Caminaba tomada de la mano con las niñas mientras el sol jugueteaba con los pájaros multicolores, las nubes formaban imágenes de algodón y el río cantaba muy cerca canciones de antaño. Sin darse cuenta sus pasos se dirigieron al puerto, quizás era el destino que la llevaba hacia donde las familias se apoyaban en las barandas para mirar los barcos atracar, donde los jóvenes con esperanzas de un destino mejor cruzaban la frontera desde el Paraguay, algunos con sus maletas cargadas de sueños, otros tan solo con su sombrero y su única pilcha.

Las niñas disfrutaban el viento de abril que acariciaba sus rostros mientras las mariposas coloridas dibujaban historias en el aire… Ella, sin perder un minuto de vista a ese par de niñas se apoyó en el barandal del puerto, desde allí se escuchaba al río gemir por el peso de los botes, miraba sin ver los lanchones, las barcazas y los barcos, las personas se movían de un lado a otro, unos llegaban, otros se iban… la emoción ganaba sus corazones, por la llegada o por la partida…

Entonces, fue el momento en que apareció la figura de un muchacho que atrajo su atención, vestía de traje blanco impecable, sombrero blanco, y zapatos de charol blanco, contrastaban con una negra cabellera incipiente que se dejaba ver debajo del sombrero, sus finos bigotes negros y sus grandes y atractivos ojos negros. Elma se sintió por primera vez atraída, tanto que sus ojos no dejaban de mirarlo. El joven apuesto llevaba consigo una guitarra. Un artista, pensó. Sí, era él quien la había cautivado.

El tiempo pasó velozmente, fue como si un suspiro se hubiese tragado la tarde.
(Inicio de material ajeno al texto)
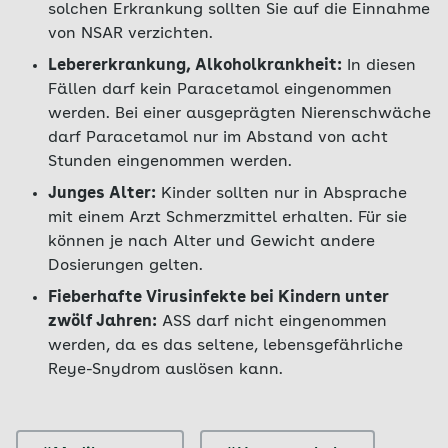
solchen Erkrankung sollten Sie auf die Einnahme
von NSAR verzichten.
Lebererkrankung, Alkoholkrankheit:
In diesen
Fällen darf kein Paracetamol eingenommen
werden. Bei einer ausgeprägten Nierenschwäche
darf Paracetamol nur im Abstand von acht
Stunden eingenommen werden.
Junges Alter:
Kinder sollten nur in Absprache
mit einem Arzt Schmerzmittel erhalten. Für sie
können je nach Alter und Gewicht andere
Dosierungen gelten.
Fieberhafte Virusinfekte bei Kindern unter
zwölf Jahren:
ASS darf nicht eingenommen
werden, da es das seltene, lebensgefährliche
Reye-Snydrom auslösen kann.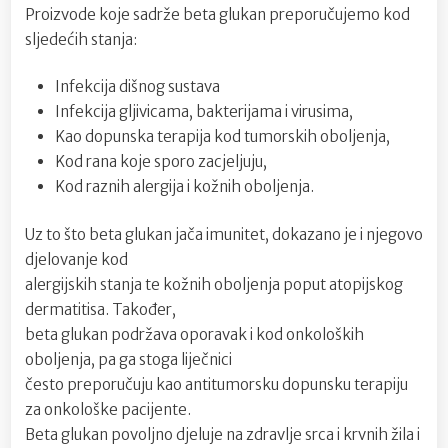
Proizvode koje sadrže beta glukan preporučujemo kod
sljedećih stanja:
Infekcija dišnog sustava
Infekcija gljivicama, bakterijama i virusima,
Kao dopunska terapija kod tumorskih oboljenja,
Kod rana koje sporo zacjeljuju,
Kod raznih alergija i kožnih oboljenja.
Uz to što beta glukan jača imunitet, dokazano je i njegovo
djelovanje kod
alergijskih stanja te kožnih oboljenja poput atopijskog
dermatitisa. Također,
beta glukan podržava oporavak i kod onkoloških
oboljenja, pa ga stoga liječnici
često preporučuju kao antitumorsku dopunsku terapiju
za onkološke pacijente.
Beta glukan povoljno djeluje na zdravlje srca i krvnih žila i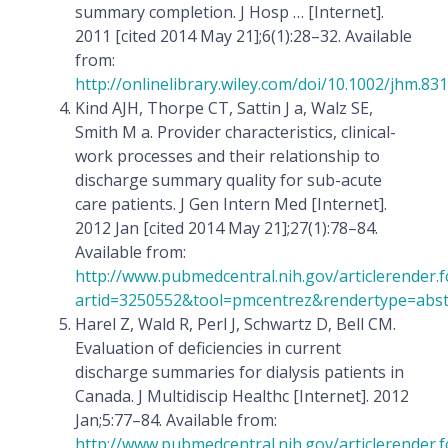
summary completion. J Hosp … [Internet].
2011 [cited 2014 May 21];6(1):28–32. Available
from:
http://onlinelibrary.wiley.com/doi/10.1002/jhm.831
Kind AJH, Thorpe CT, Sattin J a, Walz SE,
Smith M a. Provider characteristics, clinical-
work processes and their relationship to
discharge summary quality for sub-acute
care patients. J Gen Intern Med [Internet].
2012 Jan [cited 2014 May 21];27(1):78–84.
Available from:
http://www.pubmedcentral.nih.gov/articlerender.f
artid=3250552&tool=pmcentrez&rendertype=abst
Harel Z, Wald R, Perl J, Schwartz D, Bell CM.
Evaluation of deficiencies in current
discharge summaries for dialysis patients in
Canada. J Multidiscip Healthc [Internet]. 2012
Jan;5:77–84. Available from:
http://www.pubmedcentral.nih.gov/articlerender.f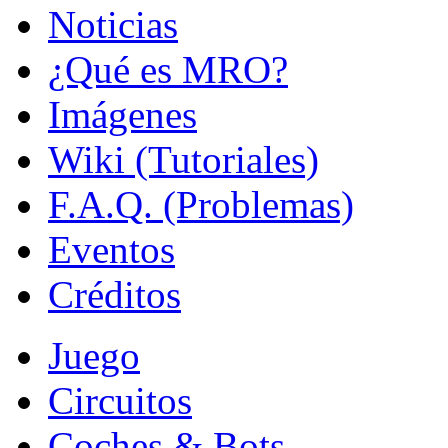
Noticias
¿Qué es MRO?
Imágenes
Wiki (Tutoriales)
F.A.Q. (Problemas)
Eventos
Créditos
Juego
Circuitos
Coches & Bots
Debía regresar.

Desde ese día, todos los días a la misma hora, iba al mismo lugar del puerto, con la excusa de llevar a los niños a esparcirse, pero su intención tenía que ver con lo que dictaba su corazón adolescente…

Fue por varios días. Los días se transformaron en semanas, las semanas en meses… cuando estaba perdiendo la esperanza de volver a verlo, apareció otra vez, con guitarra en mano, cantando… su voz fue como una puñalada directo al corazón… se sintió tan atraída que quería asegurarse que era ese joven. Se detuvo, extendió una mirada panorámica, hasta que descubrió que era él, el joven que vestía de blanco, ese joven casi perfecto, impecable. Se acercó disimuladamente como tantas personas. Sus miradas se cruzaron y luego se buscaron mientras él entonaba las canción “Mi cafetal”. Elma sintió que le cantaba a ella.

Terminada su actuación, caminó junto a sus niñas pensando volver a verlo al día siguiente. De repente, escuchó una voz masculina que la saludó. Se dio vuelta y era él… Le preguntó su nombre mientras continuaban caminando. Uno al lado del otro, haciéndolo en silencio, temiendo que ese instante mágico se quebrara. Ella advirtió que su caminata llegaba a su fin, y se detuvo. Se prometieron volverse a ver en el mismo lugar al día siguiente.

Las horas no pasaban. Soñó la noche entera con la voz de su joven apuesto.